On Sun, Jul 27, 2008 at 10:39:30PM -0700, Eric W. Biederman wrote:
> Simon Horman <horms@...ge.net.au> writes:
> 
> > There has long been a strong aversion to providing the second
> > kernel with flags like im_in_kexec or im_in_kdump, as its felt
> > that this kind of problem is better handled by making sure that
> > the hardware is in a sensible state before leaving the
> > first-kernel.  But this is arguably more reasonable in the kexec
> > case than the kdump case.
> 
> That and because we can generally solve the specific problem with a
> general feature.  Something we can enable/disable on the command
> line if needed.  Right now this is especially interesting as on
> several architectures distros are not building special kdump kernels
> but have a single kernel binary that works in both cases.
> 
> Skimming through your patches this is a case we really do need to
> implement and handle cleanly.
> 
> Currently we leave DMA running in the kexec on panic case.  We avoid
> problems by only running out of a reserved area of memory.
> 
> As as general strategy that is fine.  However we have not
> implemented that strategy in the case of IOMMUs.  And we are having
> trouble with IOMMUs.
> 
> My hunch is that we should implement options to reserve a section of
> the iommu and to tell to the iommu to use the previously reserved
> section.
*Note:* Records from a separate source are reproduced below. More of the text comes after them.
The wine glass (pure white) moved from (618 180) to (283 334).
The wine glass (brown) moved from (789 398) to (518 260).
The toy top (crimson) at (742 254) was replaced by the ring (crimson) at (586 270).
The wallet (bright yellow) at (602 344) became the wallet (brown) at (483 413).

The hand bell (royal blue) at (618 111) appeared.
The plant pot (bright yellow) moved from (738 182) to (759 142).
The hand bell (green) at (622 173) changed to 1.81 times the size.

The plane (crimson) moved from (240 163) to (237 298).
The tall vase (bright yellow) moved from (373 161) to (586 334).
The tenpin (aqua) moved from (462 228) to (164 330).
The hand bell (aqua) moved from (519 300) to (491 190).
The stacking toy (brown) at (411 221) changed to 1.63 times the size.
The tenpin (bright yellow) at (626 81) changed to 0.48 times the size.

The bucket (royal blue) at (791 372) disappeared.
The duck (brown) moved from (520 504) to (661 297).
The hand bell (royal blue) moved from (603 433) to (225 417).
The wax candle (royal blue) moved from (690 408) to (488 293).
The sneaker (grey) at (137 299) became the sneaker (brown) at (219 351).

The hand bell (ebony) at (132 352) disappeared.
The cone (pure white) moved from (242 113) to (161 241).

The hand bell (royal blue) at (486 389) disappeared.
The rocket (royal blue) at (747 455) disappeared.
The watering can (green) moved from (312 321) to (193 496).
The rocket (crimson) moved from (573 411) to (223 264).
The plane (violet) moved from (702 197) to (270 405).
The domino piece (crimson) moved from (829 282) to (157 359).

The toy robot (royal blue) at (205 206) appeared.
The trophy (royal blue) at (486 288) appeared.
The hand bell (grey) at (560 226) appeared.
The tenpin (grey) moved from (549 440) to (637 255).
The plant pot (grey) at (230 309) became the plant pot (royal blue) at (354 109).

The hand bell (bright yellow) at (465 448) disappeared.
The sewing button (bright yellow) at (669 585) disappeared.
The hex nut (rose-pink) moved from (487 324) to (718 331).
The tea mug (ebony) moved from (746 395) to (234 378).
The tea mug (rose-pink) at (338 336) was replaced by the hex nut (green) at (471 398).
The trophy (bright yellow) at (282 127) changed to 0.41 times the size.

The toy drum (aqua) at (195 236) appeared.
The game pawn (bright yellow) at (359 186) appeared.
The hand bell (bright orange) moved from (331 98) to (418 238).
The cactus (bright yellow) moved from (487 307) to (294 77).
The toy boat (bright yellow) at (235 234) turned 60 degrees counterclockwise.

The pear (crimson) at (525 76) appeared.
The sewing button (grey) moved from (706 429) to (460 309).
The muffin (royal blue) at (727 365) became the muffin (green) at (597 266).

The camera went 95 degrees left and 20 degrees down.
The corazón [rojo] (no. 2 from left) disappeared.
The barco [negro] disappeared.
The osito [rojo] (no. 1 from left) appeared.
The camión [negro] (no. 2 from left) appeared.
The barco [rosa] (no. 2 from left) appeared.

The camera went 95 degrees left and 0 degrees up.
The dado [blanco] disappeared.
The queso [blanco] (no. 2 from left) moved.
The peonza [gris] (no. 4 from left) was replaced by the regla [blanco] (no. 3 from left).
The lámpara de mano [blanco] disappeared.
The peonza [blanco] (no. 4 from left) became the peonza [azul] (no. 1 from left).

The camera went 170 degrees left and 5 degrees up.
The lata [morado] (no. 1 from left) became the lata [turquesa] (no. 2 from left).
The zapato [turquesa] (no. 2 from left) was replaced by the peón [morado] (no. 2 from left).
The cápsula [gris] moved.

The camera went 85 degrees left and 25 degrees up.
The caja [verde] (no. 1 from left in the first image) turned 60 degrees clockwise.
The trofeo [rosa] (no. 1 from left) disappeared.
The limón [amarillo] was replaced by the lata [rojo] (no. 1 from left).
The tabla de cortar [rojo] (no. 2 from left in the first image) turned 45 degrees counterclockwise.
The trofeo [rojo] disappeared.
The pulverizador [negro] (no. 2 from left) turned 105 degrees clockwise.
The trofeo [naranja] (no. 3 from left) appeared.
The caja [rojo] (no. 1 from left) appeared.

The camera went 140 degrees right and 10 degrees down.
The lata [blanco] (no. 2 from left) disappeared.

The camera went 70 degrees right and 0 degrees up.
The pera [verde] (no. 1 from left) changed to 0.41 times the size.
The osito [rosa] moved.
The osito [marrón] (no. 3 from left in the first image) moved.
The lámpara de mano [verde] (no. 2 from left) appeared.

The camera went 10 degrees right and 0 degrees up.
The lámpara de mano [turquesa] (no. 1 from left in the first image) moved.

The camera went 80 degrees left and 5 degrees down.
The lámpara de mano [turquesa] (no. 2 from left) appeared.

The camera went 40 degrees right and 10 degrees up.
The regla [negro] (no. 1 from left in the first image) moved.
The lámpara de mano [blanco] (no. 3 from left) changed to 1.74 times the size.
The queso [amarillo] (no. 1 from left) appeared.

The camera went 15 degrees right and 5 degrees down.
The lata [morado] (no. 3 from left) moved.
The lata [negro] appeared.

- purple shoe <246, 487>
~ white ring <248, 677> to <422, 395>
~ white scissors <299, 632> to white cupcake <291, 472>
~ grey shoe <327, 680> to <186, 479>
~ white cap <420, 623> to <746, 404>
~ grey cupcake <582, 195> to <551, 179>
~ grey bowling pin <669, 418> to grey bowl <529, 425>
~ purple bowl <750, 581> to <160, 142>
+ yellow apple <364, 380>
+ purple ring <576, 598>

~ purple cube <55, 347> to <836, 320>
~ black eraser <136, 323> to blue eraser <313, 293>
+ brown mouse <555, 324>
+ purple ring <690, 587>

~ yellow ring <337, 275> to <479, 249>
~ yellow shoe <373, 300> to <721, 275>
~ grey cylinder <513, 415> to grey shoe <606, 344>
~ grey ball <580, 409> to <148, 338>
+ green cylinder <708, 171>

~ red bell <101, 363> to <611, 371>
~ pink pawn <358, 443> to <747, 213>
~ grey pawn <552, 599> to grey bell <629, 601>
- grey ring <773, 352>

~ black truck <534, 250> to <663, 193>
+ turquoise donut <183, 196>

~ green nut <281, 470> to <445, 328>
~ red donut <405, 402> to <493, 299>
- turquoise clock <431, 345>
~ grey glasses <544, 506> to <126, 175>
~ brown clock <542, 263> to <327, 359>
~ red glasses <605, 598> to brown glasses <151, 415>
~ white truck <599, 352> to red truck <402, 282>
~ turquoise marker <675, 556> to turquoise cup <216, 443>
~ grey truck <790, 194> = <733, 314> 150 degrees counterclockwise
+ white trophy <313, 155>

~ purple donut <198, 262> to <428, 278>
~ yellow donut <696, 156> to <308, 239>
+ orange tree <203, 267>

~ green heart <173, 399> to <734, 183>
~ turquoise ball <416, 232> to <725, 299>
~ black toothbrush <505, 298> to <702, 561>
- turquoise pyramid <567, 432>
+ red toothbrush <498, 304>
Although turning iommus off altogether and simply using
> swiotlb may be acceptable.  In which case we should just force usage
> of the swiotlb on the command line in /sbin/kexec.

With an isolation-capable IOMMU (such as Calgary, VT-d and AMD's
IOMMU) on the I/O path, as long as we want to keep DMAs running and
going through to memory, we need to keep the IOMMU running, with the
same set of permissions and translation tables. If we don't mind DMAs
failing, we need to gracefully handle IOMMU DMA faults (where
possible---Calgary can't do it at the moment). What we do instead with
Calgary (c.f., the patch that instigated this discussion) is a hack,
we "reinitialize" the IOMMU with the old IOMMU's translation tables so
that DMAs continue working. 

My preference would be to have stopped all DMAs in the old kernel,
which would've made this nastiness go away. Can you explain in simple
words why we can't or won't do that?